====== INFORMATION PROVIDED ======

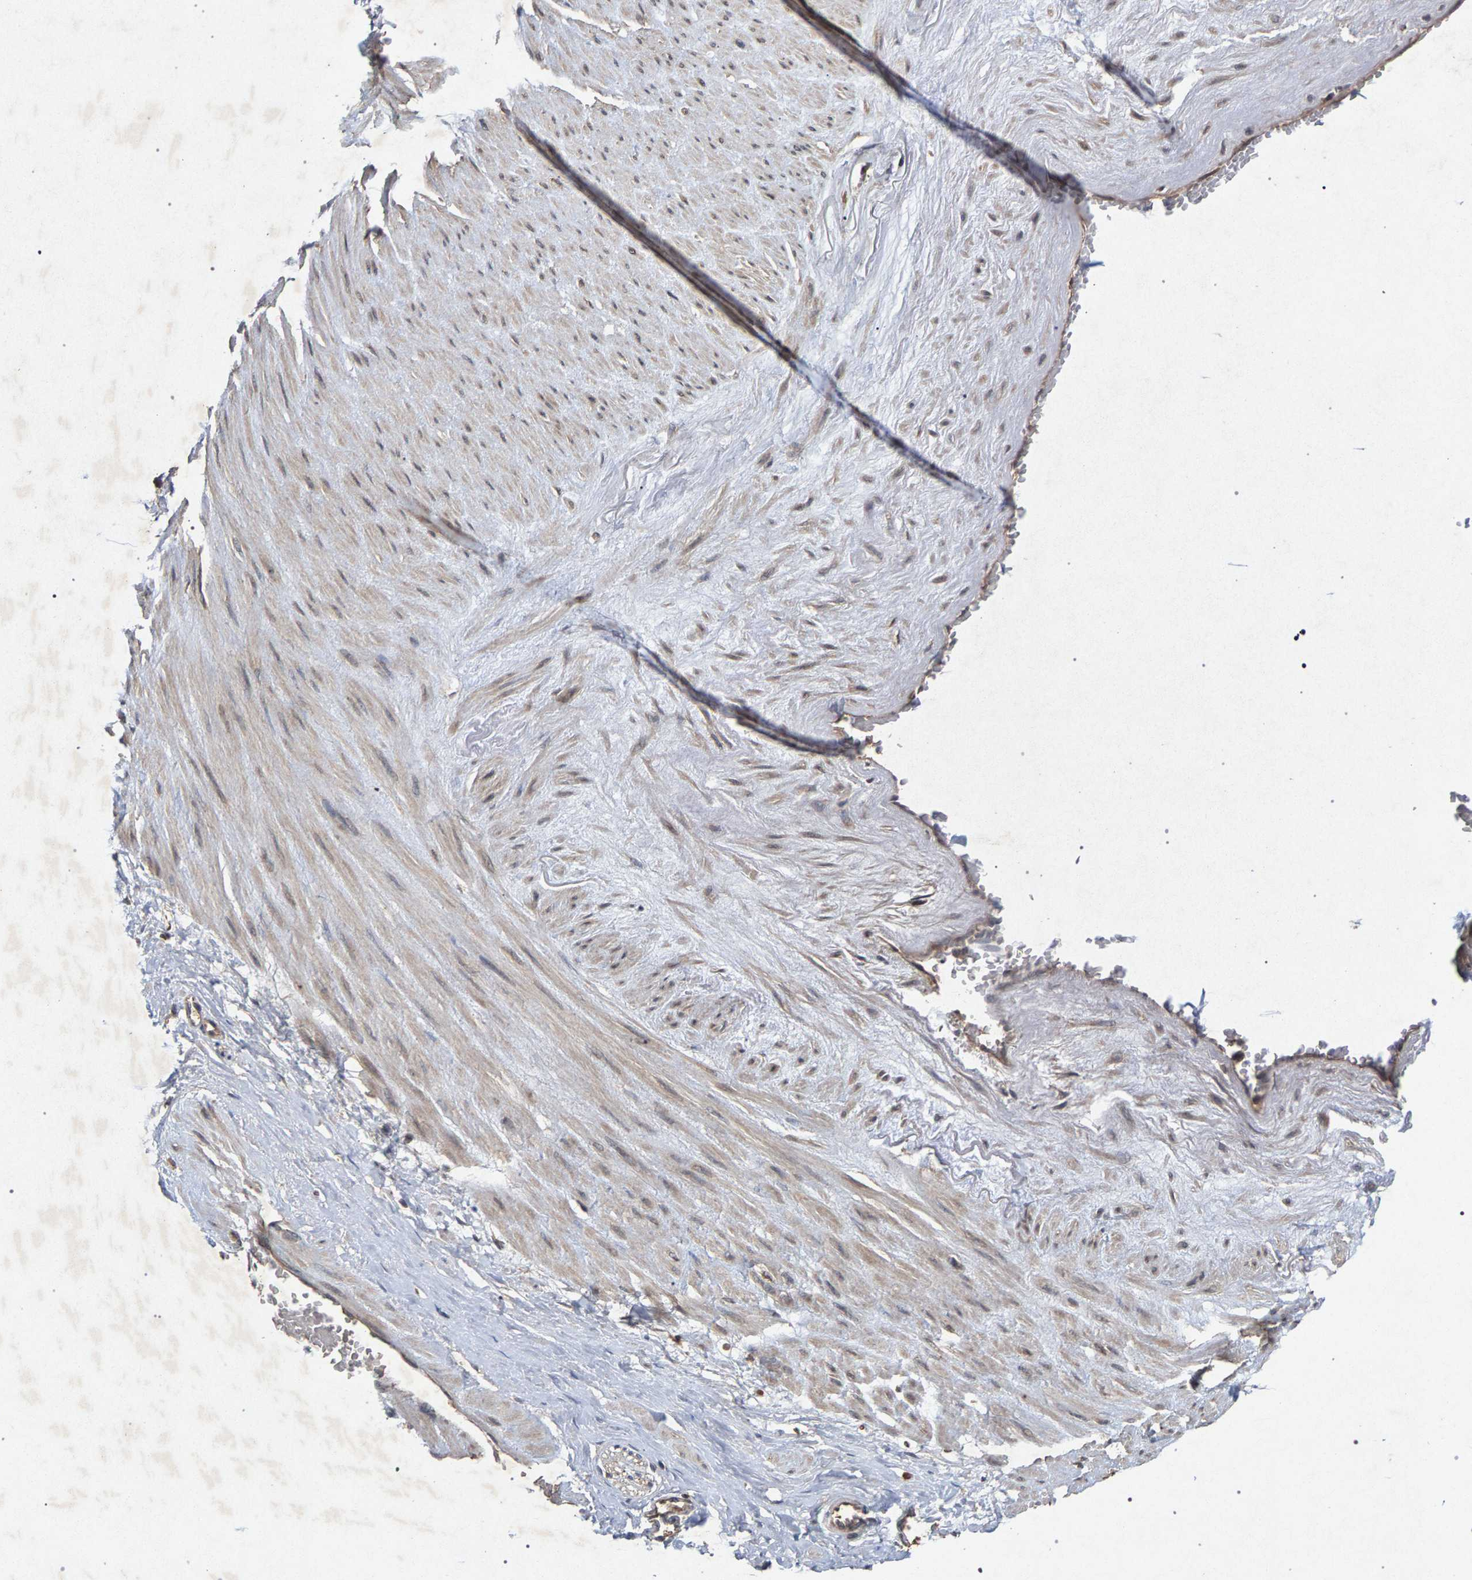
{"staining": {"intensity": "negative", "quantity": "none", "location": "none"}, "tissue": "adipose tissue", "cell_type": "Adipocytes", "image_type": "normal", "snomed": [{"axis": "morphology", "description": "Normal tissue, NOS"}, {"axis": "topography", "description": "Soft tissue"}, {"axis": "topography", "description": "Vascular tissue"}], "caption": "Immunohistochemistry image of benign adipose tissue: adipose tissue stained with DAB reveals no significant protein positivity in adipocytes.", "gene": "SLC4A4", "patient": {"sex": "female", "age": 35}}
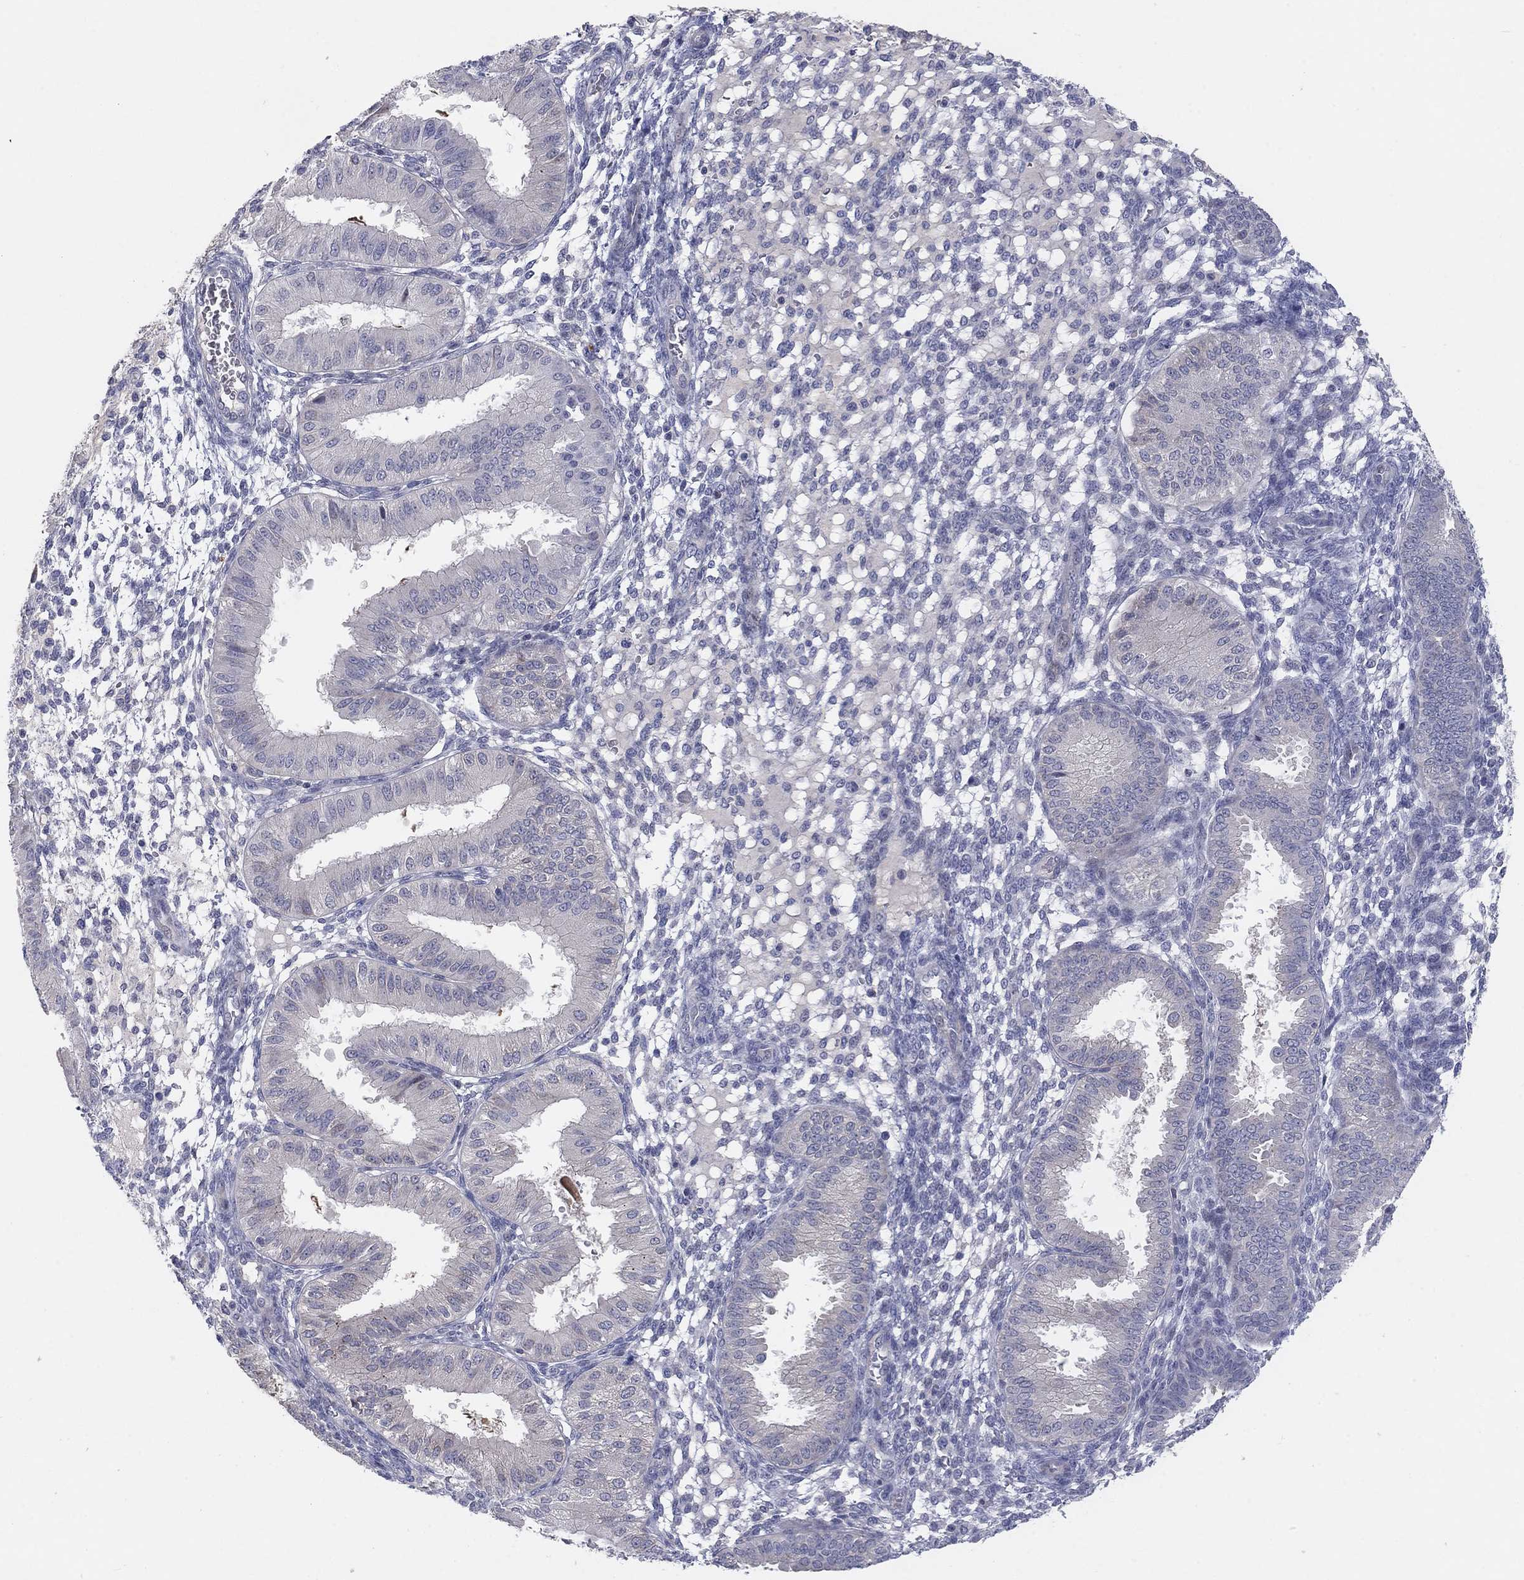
{"staining": {"intensity": "negative", "quantity": "none", "location": "none"}, "tissue": "endometrium", "cell_type": "Cells in endometrial stroma", "image_type": "normal", "snomed": [{"axis": "morphology", "description": "Normal tissue, NOS"}, {"axis": "topography", "description": "Endometrium"}], "caption": "IHC histopathology image of unremarkable human endometrium stained for a protein (brown), which shows no staining in cells in endometrial stroma. (DAB (3,3'-diaminobenzidine) IHC, high magnification).", "gene": "AMN1", "patient": {"sex": "female", "age": 43}}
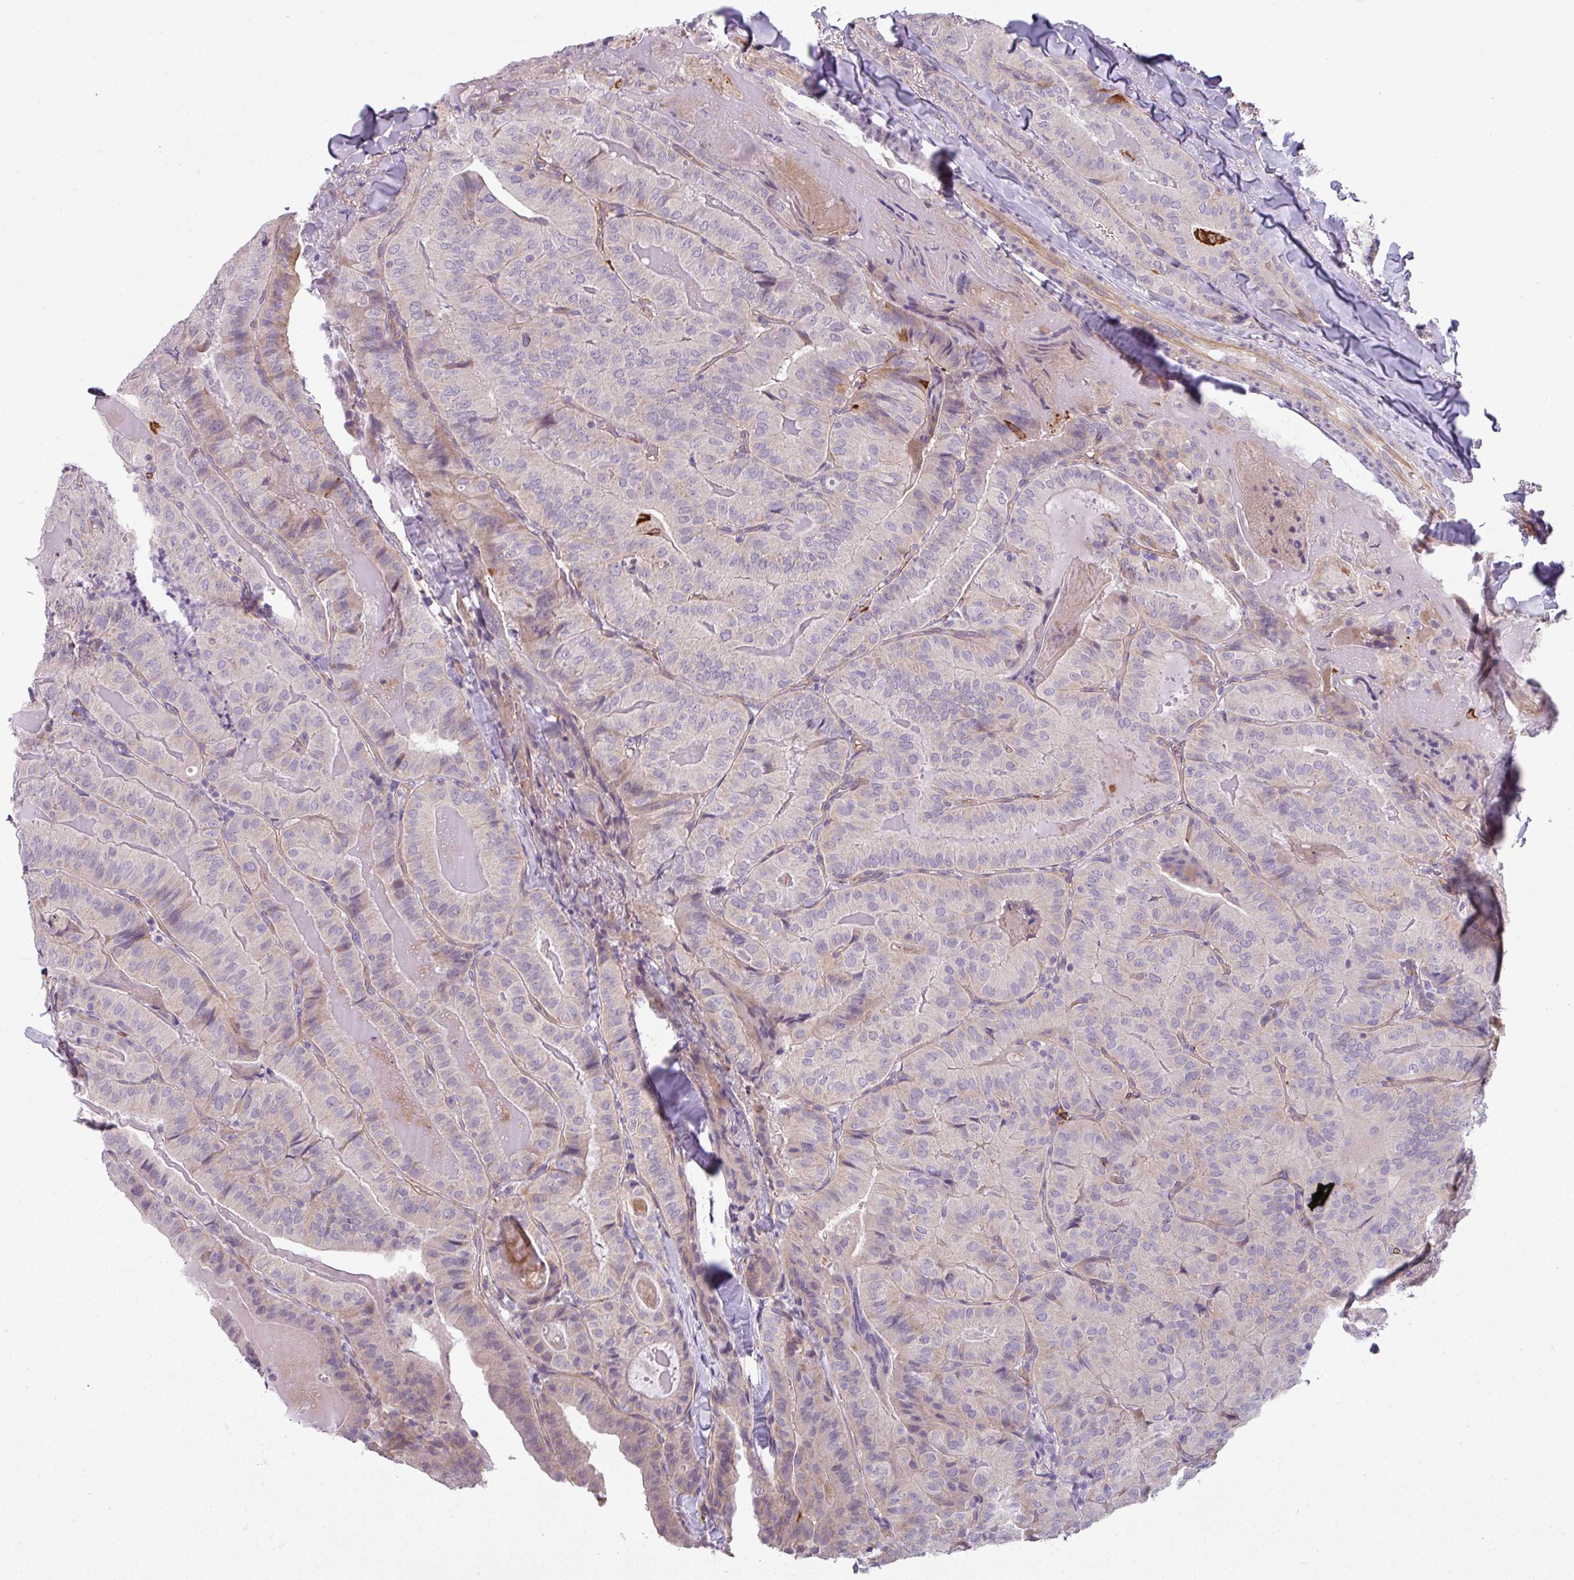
{"staining": {"intensity": "strong", "quantity": "<25%", "location": "cytoplasmic/membranous"}, "tissue": "thyroid cancer", "cell_type": "Tumor cells", "image_type": "cancer", "snomed": [{"axis": "morphology", "description": "Papillary adenocarcinoma, NOS"}, {"axis": "topography", "description": "Thyroid gland"}], "caption": "This micrograph displays immunohistochemistry staining of thyroid cancer, with medium strong cytoplasmic/membranous expression in about <25% of tumor cells.", "gene": "BUD23", "patient": {"sex": "female", "age": 68}}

======

Set down all the data again exactly as above, pictures excluded.

→ FINISHED TASK:
{"staining": {"intensity": "negative", "quantity": "none", "location": "none"}, "tissue": "adipose tissue", "cell_type": "Adipocytes", "image_type": "normal", "snomed": [{"axis": "morphology", "description": "Normal tissue, NOS"}, {"axis": "topography", "description": "Soft tissue"}, {"axis": "topography", "description": "Vascular tissue"}], "caption": "Immunohistochemistry image of benign adipose tissue: adipose tissue stained with DAB reveals no significant protein positivity in adipocytes.", "gene": "SLC4A4", "patient": {"sex": "female", "age": 35}}
{"staining": {"intensity": "negative", "quantity": "none", "location": "none"}, "tissue": "endometrium", "cell_type": "Cells in endometrial stroma", "image_type": "normal", "snomed": [{"axis": "morphology", "description": "Normal tissue, NOS"}, {"axis": "topography", "description": "Endometrium"}], "caption": "IHC histopathology image of unremarkable human endometrium stained for a protein (brown), which shows no staining in cells in endometrial stroma. (DAB (3,3'-diaminobenzidine) IHC, high magnification).", "gene": "AMN1", "patient": {"sex": "female", "age": 43}}
{"staining": {"intensity": "strong", "quantity": "<25%", "location": "cytoplasmic/membranous"}, "tissue": "thyroid cancer", "cell_type": "Tumor cells", "image_type": "cancer", "snomed": [{"axis": "morphology", "description": "Papillary adenocarcinoma, NOS"}, {"axis": "topography", "description": "Thyroid gland"}], "caption": "This micrograph displays immunohistochemistry staining of thyroid cancer, with medium strong cytoplasmic/membranous expression in about <25% of tumor cells.", "gene": "BUD23", "patient": {"sex": "female", "age": 68}}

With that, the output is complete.